Image Source: ConAgra Investor Presentation.

To reach a $30 billion market size would require a lot of growth from current levels. For perspective, Gardein is the No. 2 brand and only generated $173 million in sales last year, while Beyond Meat generated less than $90 million.

But with insiders forecasting growth of that magnitude, it's no wonder investors have gotten worked up. While meat alternatives' current popularity could prove to be a passing fad, if they do take and hold a reasonable slice of the overall food market, the niche could be huge and support several multibillion dollar consumer packaged goods franchises.

How much could Gardein be worth?

The huge gap between the current state of the industry and its potential explains the rich valuations the market has put on Beyond Meat and private competitor Impossible Foods. However, ConAgra hasn't received much credit for its ownership of Gardein.

Despite generating just $115 million in revenue over the last 12 months and churning out a net loss on the bottom line, Beyond Meat currently carries a total enterprise value of nearly $11 billion. (Enterprise value is a measure of a company's total value, including its cash balance and debt outstanding.)

In contrast, ConAgra generated over $9 billion in revenue last year and over $1.5 billion in operating profits.
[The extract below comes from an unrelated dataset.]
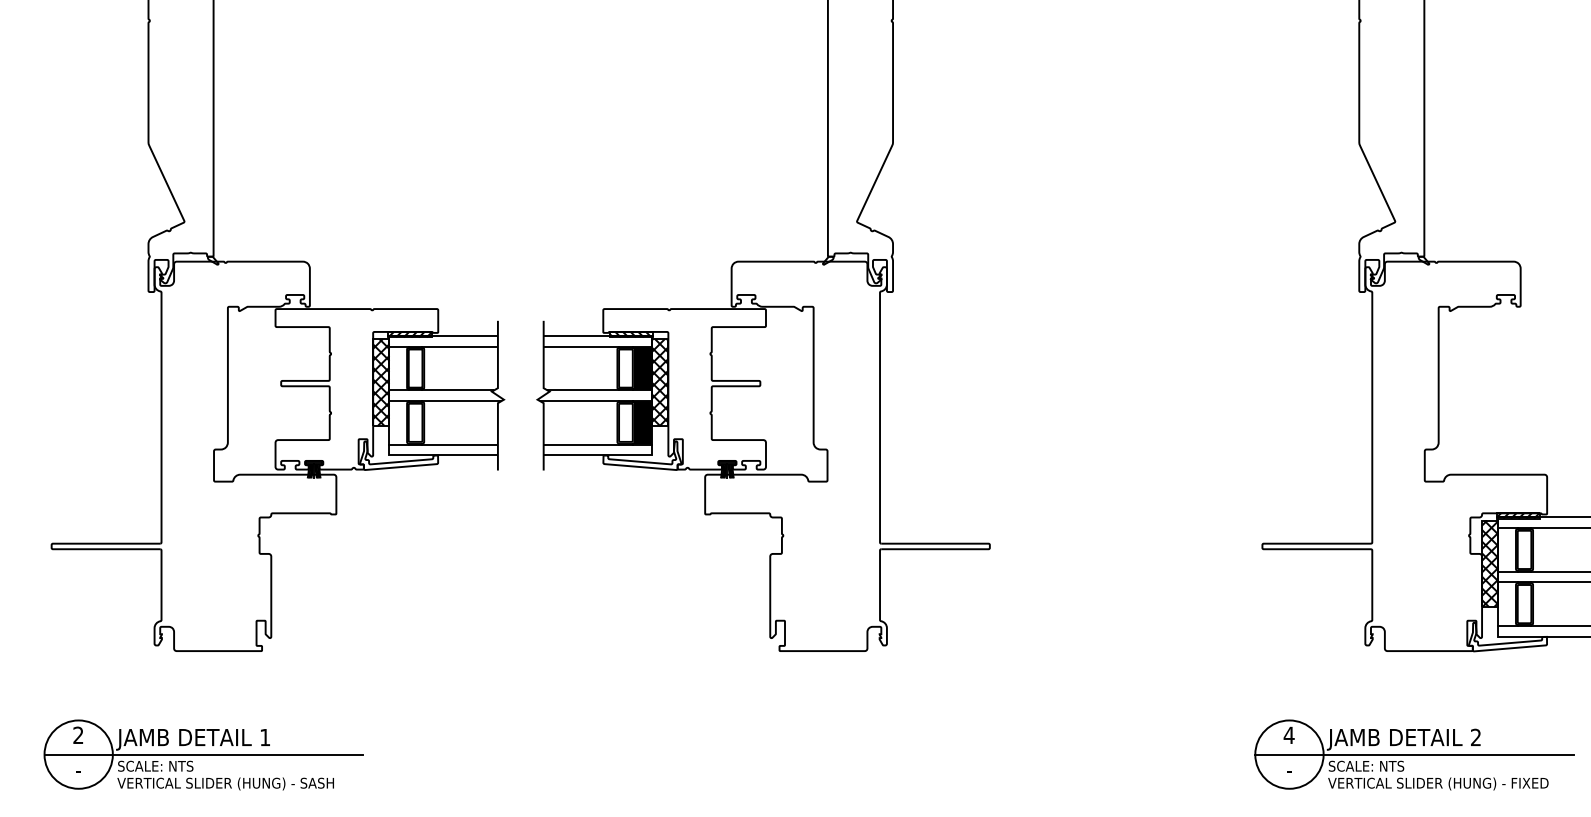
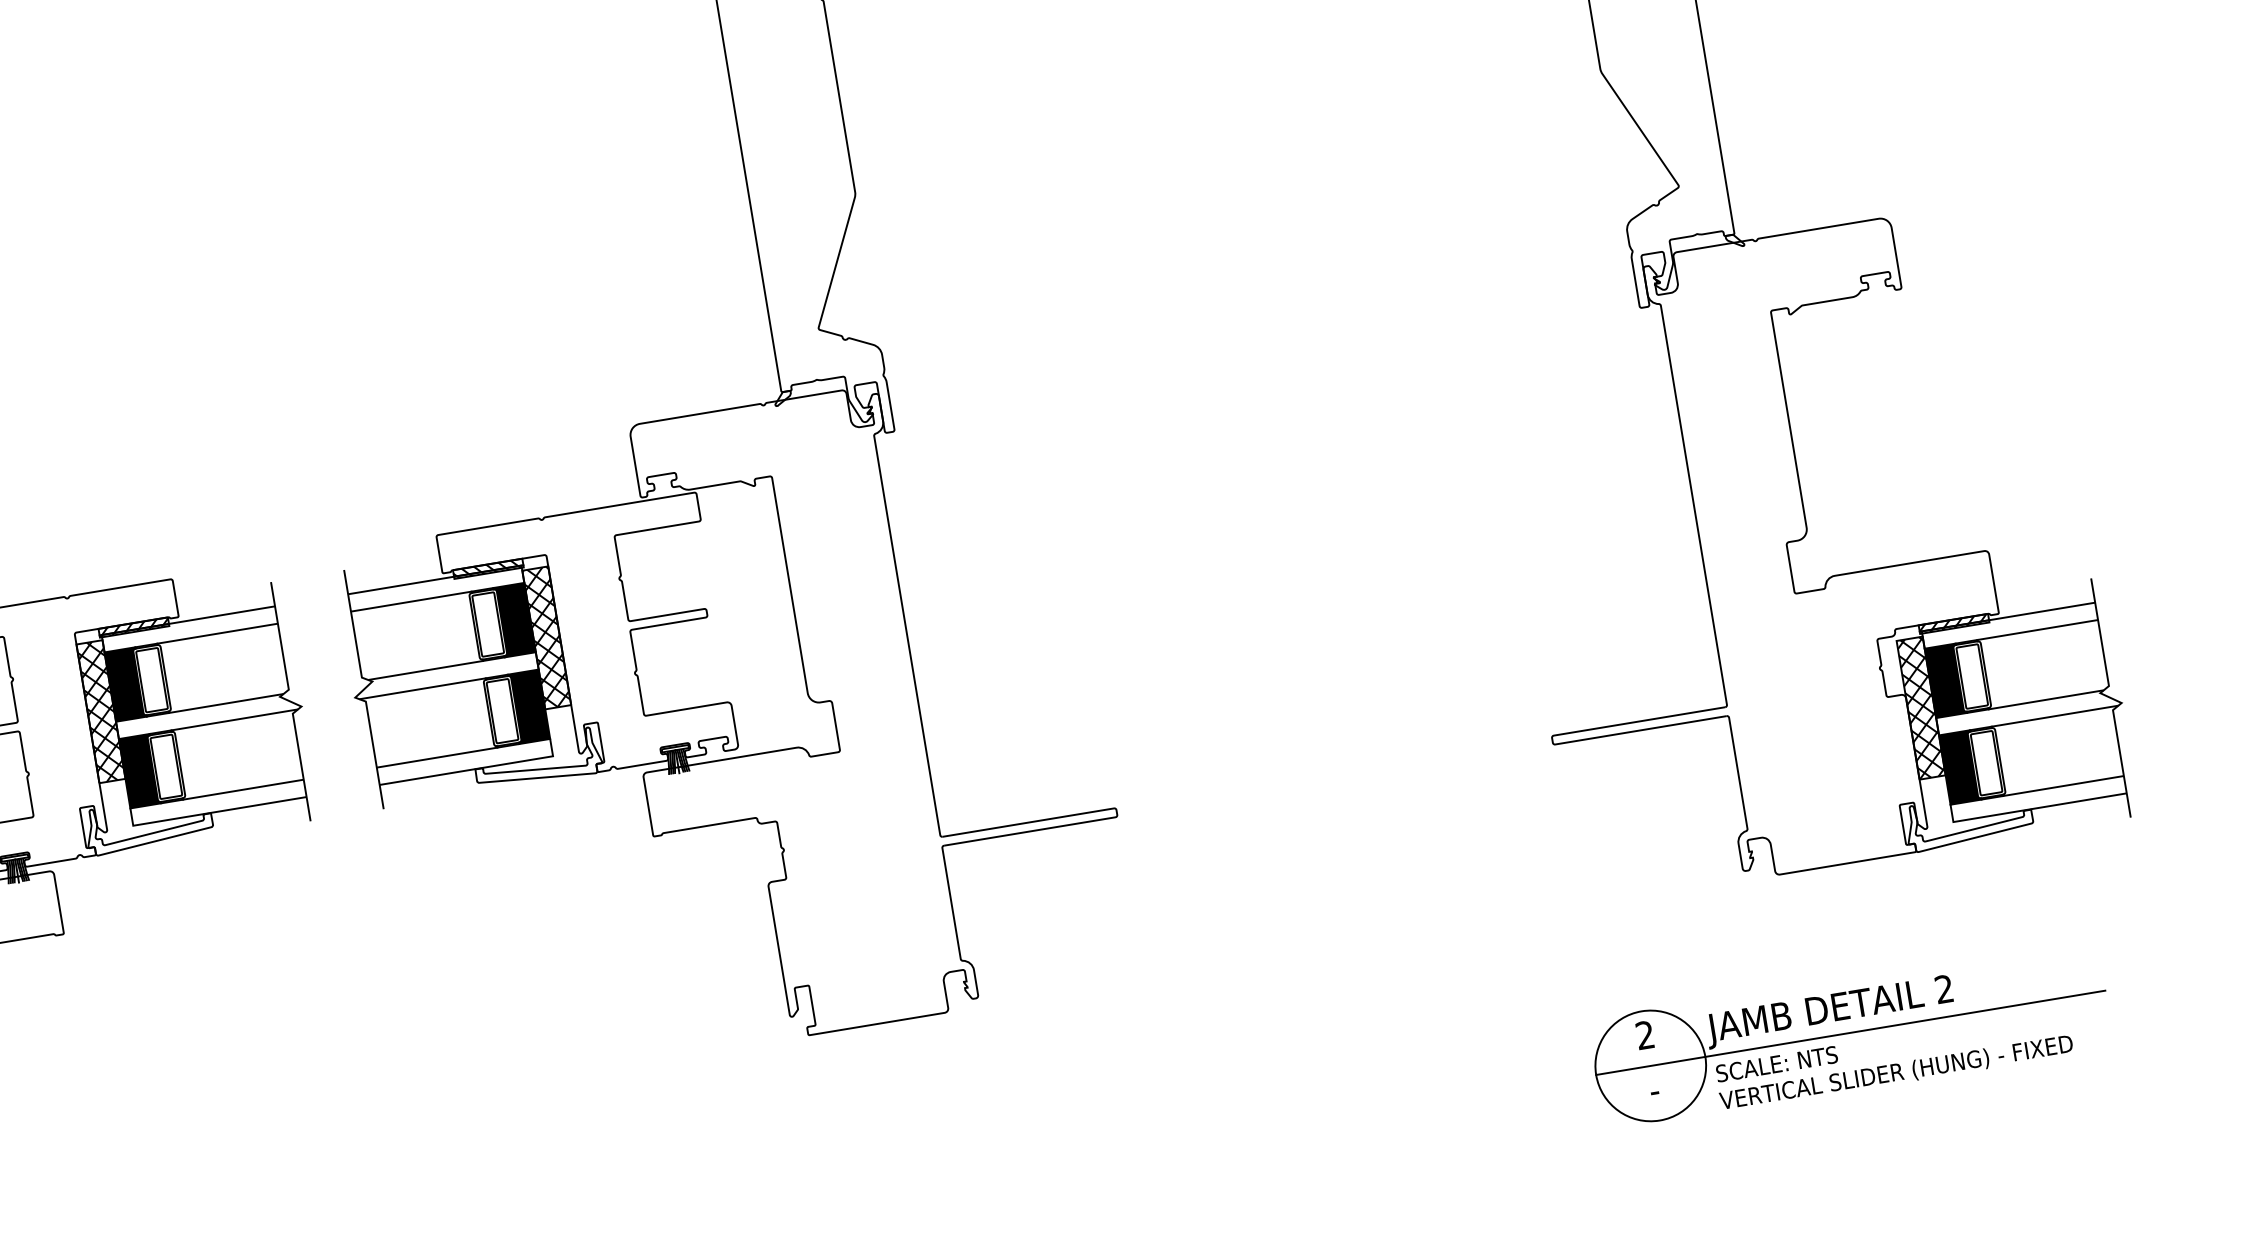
fill: (398, 368) -> (124, 684), added
fill: (398, 422) -> (138, 770), added
fill: (1507, 549) -> (1944, 680), added
fill: (1507, 603) -> (1959, 766), added
text: (1288, 734) -> (1643, 1034), 4 -> 2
Gardein's sales alone almost doubled those of Beyond Meat. Yet ConAgra's enterprise value is only roughly $25 billion. If one assumes the Gardein brand is worth something similar to Beyond Meat, then investors are valuing the rest of ConAgra at a cheap valuation multiple -- less than 10 times operating profits.

a promotional image shows Gardein Crispy Chick’n Sliders

a promotional image shows Gardein Crispy Chick’n Sliders. Image source: ConAgra

Because Gardein is such a small piece of ConAgra's overall business, investors are likely overlooking it. At the same time, Beyond Meat is arguably overvalued. However, if the market is in the right ballpark in its assessment of Beyond Meat's worth, then ConAgra's ownership of Gardein could be worth a substantial sum.

Looking ahead

The meat alternatives craze has presented stodgy consumer packaged goods companies with an exciting new growth opportunity. Luckily, ConAgra finds itself with a valuable asset to capitalize on the trend. While it's not clear just how big plant-based meat substitutes will get, it's fair to assume that brands like Beyond Meat and Gardein should continue to see strong growth.

If the reality lives up to the hyped-up expecations and Gardein is able to keep up, ConAgra investors will be duly rewarded. However, it is also possible that the current craze will abate and the valuations of companies like Beyond Meat and Impossible Foods will fall back down to earth.